Il Papa arriva in Israele portando una speranza ai cristiani di Gerusalemme
11 Maggio 2009
Dopo aver indossato la Kefiah in Giordania, Benedetto XVI oggi sbarca a Tel Aviv dove lo attende il presidente Netanyahu. Il viaggio del Papa in Israele serve a sgombrare il campo, una volta per tutte, dalle polemiche seguite alla revoca della scomunica al vescovo negazionista e a rinsaldare il “legame inseparabile” tra la chiesa cattolica e l’ebraismo.

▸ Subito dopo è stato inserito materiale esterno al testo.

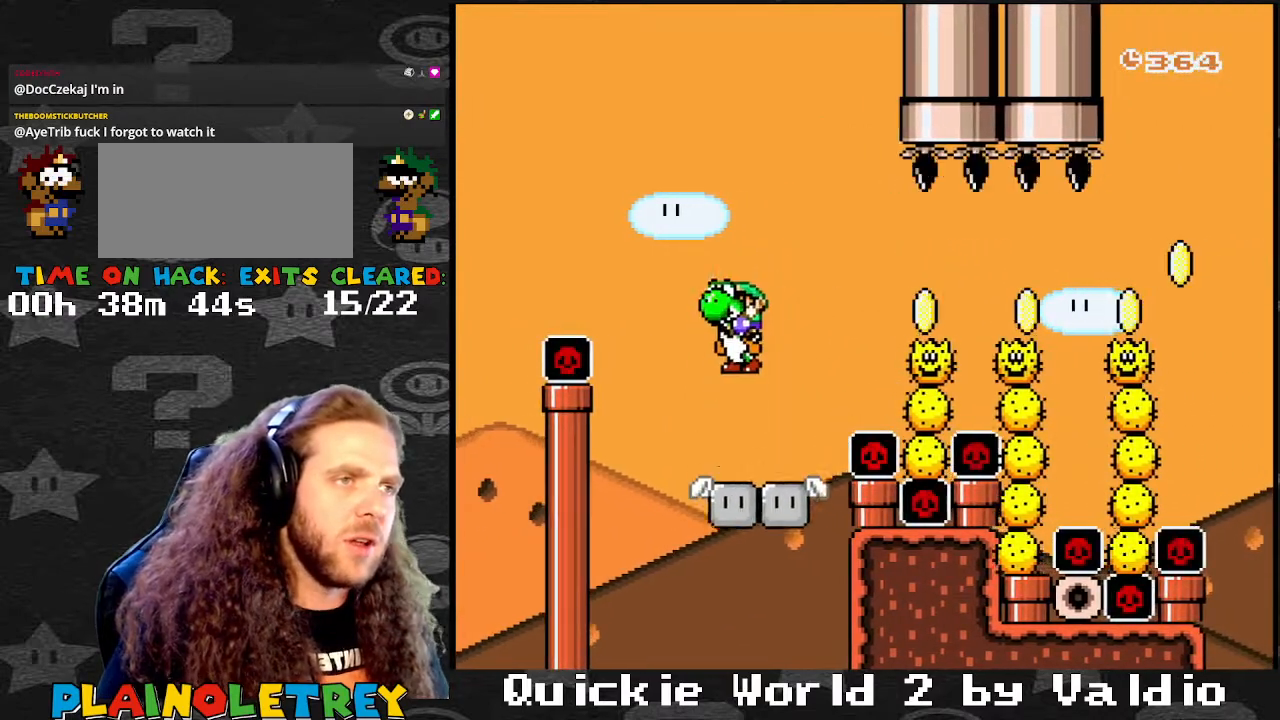
{"buttons": ["Y", "DPAD_RIGHT"], "events": [[100, "B", "up"], [167, "B", "down"], [234, "B", "up"]]}
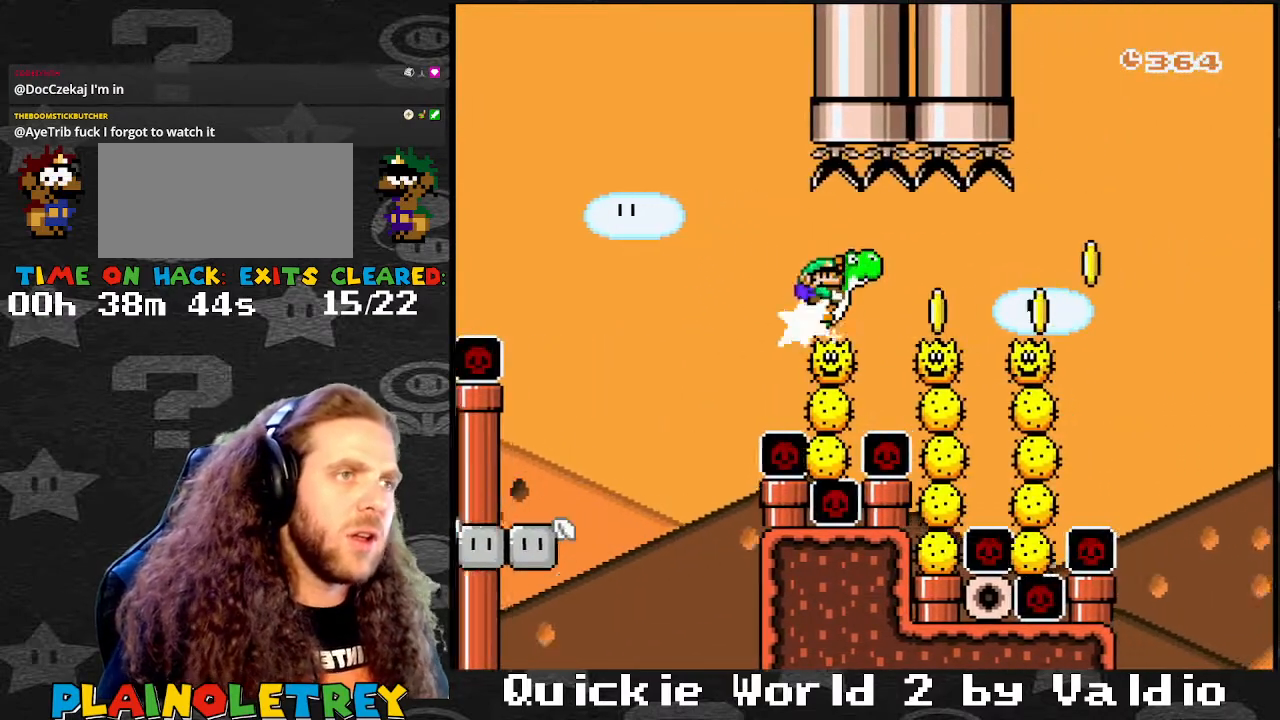
{"buttons": ["B", "Y", "DPAD_RIGHT"], "events": [[400, "B", "down"]]}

Il rabbino Elio Toaff ha dichiarato ieri alla ADN Kronos che “la visita del Papa in Medio Oriente rappresenta un importante gesto sulla strada del dialogo fra i popoli e le religioni e un pellegrinaggio alle radici e sui luoghi delle religioni monoteistiche”.
Le misure di sicurezza sono straordinarie, circa 80.000 uomini tra poliziotti e forze della sicurezza sono impegnate nell’Operazione “White Cloak” per garantire l’incolumità del Pontefice e proteggerlo durante la visita nei luoghi santi. Benedetto XVI celebrerà la messa a Gerusalemme, a Betlemme e a Nazareth. La visita allo Yad Vashem – il memoriale dell’Olocausto – sarà un momento inequivocabile di condanna verso ogni forma di negazionismo e di antisemitismo.
Il Papa porta un messaggio di speranza alla comunità cristiana che vive nei luoghi santi e in particolare a quella di Gerusalemme. Ci sono circa 160.000 cristiani tra Israele, West Bank e Gaza. Nel 1946, alla fondazione dello Stato di Israele, a Gerusalemme vivevano circa 30.000 cristiani, il 20 per cento della popolazione; oggi sono diventati 1.400, il 2 per cento, compresi preti e monaci. E’ un’involuzione demografica preoccupante che colpisce le diverse denominazioni cristiane presenti nella città santa.
La comunità più estesa a Gerusalemme è quella cattolica (4.500 persone), seguita da quella ortodossa (3.500), armena (1.500), dalle denominazioni protestanti (850), dai copti di origine siriana (250) e dagli etiopi (60). L’obiettivo del viaggio del Papa è quello di risvegliare il mondo cattolico, per evitare che possa ripetersi anche in Terra Santa quel fenomeno di ‘diaspora’ cattolica che in altri Paesi, come la Turchia, ha portato a trasformare i luoghi della fede cristiana in musei.
La guerra, il fatto di essere considerati troppo amici degli ebrei dagli arabi, e troppo amici degli arabi dagli ebrei, ha spinto un gran numero di cristiani ad abbandonare Israele e la Palestina, contribuendo ad alimentare il senso di precarietà in cui vivono i fedeli. I cristiani sono sempre di più una minoranza e tendono a sentirsi stranieri nella propria terra. Consolare e dare speranza, ecco la missione di Gerusalemme del Papa.